Big Tech Executives Defend Their Services in Senate Hearing

Facebook chief executive Mark Zuckerberg, Twitter chief exec Jack Dorsey and Alphabet/Google chief exec Sundar Pichai faced a combative Senate Commerce Committee this week. Republicans want to update Section 230 of the Communications Decency Act that shields Internet platforms from liability for user-generated content. They also claim the platforms censor conservative views. Democrats also want to look at Section 230 but are more focused on whether the platforms are guarding against disinformation as the presidential election looms.

The Wall Street Journal reports that, at the “testy” meeting that lasted almost four hours, the executives “expressed varying degrees of openness toward changing Section 230 but denied any political bias.” Because Twitter labeled some of President Trump’s tweets as misleading and blocked links to New York Post articles accusing Joe Biden of unproven allegations, Senator Ted Cruz (R-Texas) dubbed the platform a “Democratic Super PAC.”

Dorsey denied he favored Democratic causes, and Twitter will “allow posts about the disputed Post articles, though the newspaper’s Twitter account remains blocked.”

Democrats addressed “how the tech companies share advertising revenue with local news publishers that rely on the platforms to reach readers,” and Senator Amy Klobuchar (D-Minnesota) “questioned Zuckerberg over studies suggesting Facebook’s algorithms contribute to political polarization.”

Senator Richard Blumenthal (D-Connecticut) warned that Iran and Russia are “making 2016 look like child’s play,” referring to online election interference, and asked if they have taken strong enough steps to stop the spread of misinformation and disinformation. The chief executives “said they have changed the way they handled election-related content and worked with publishers.”

With regard to Section 230, the tech executives said it is a tool to strike a balance between “users’ right to free expression with the need to protect public safety … though they expressed willingness to consider moderate changes, particularly around transparency and accountability.” Pichai, however, “warned of unintended consequences for businesses and consumers.” The Justice Department wrote the Senate committee that recent “episodes” prove that Congress needs to “pare back Section 230 immunity.”

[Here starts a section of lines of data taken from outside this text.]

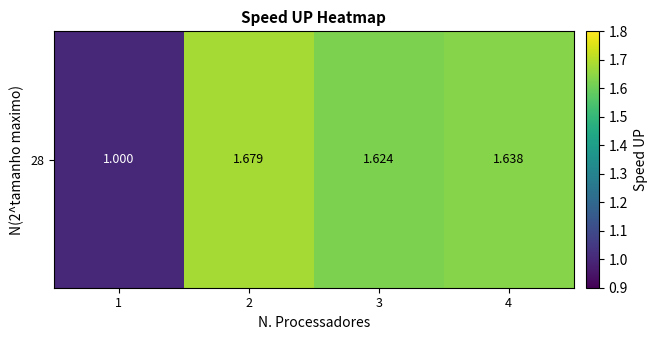

Which label corresponds to the largest value in the chart?

2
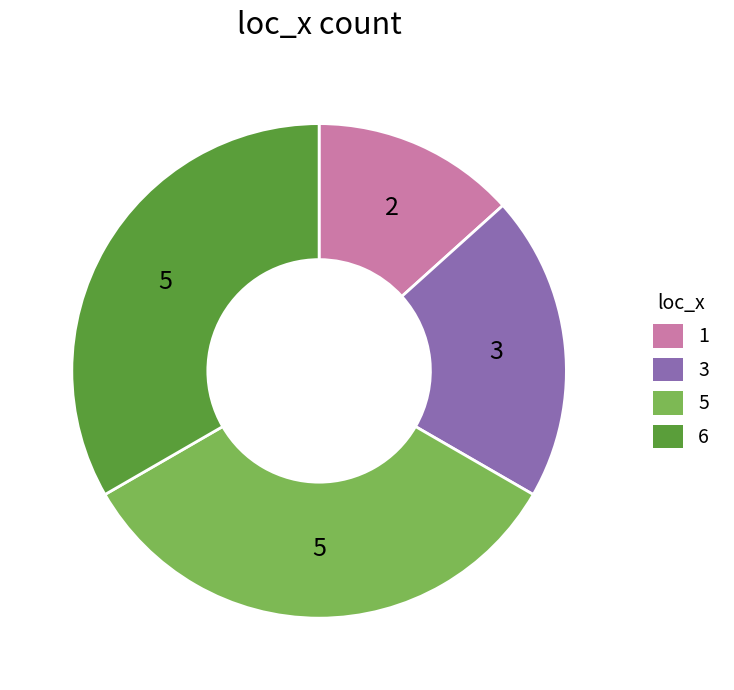

Do 6 and 3 together represent more than half of the pie?

Yes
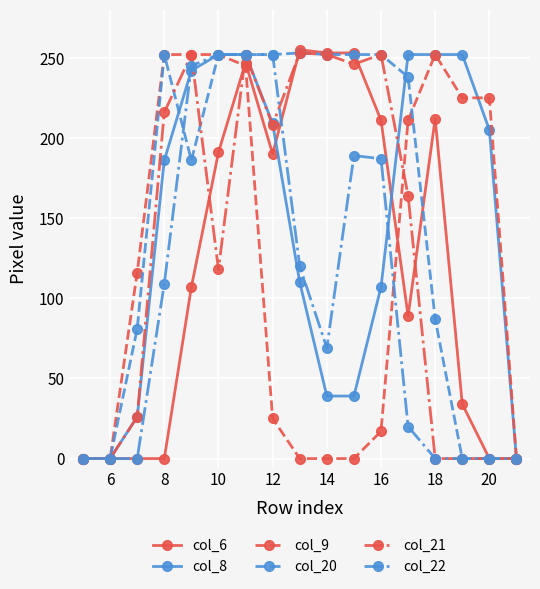

What is the average value of the col_8 series?

143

The New York Times reports that Dorsey “used his prepared testimony to suggest ways Congress could change Section 230 without constraining online speech,” noting that “companies should instead be required to provide transparency about their moderation policies, while giving users a say in which algorithms rule their news feeds and allowing them to appeal moderation decisions.”

In his prepared comments, Pichai noted that Google and YouTube provide “access to a wide range of information” due to the legal framework of Section 230 and reiterated that “Google approached its work without political bias.” Zuckerberg’s comments supporting Section 230 came with the caveat that it needed major changes “to make sure it’s working as intended.”

He urged the government to legislate changes “rather than rely on the companies to decide how to govern themselves.”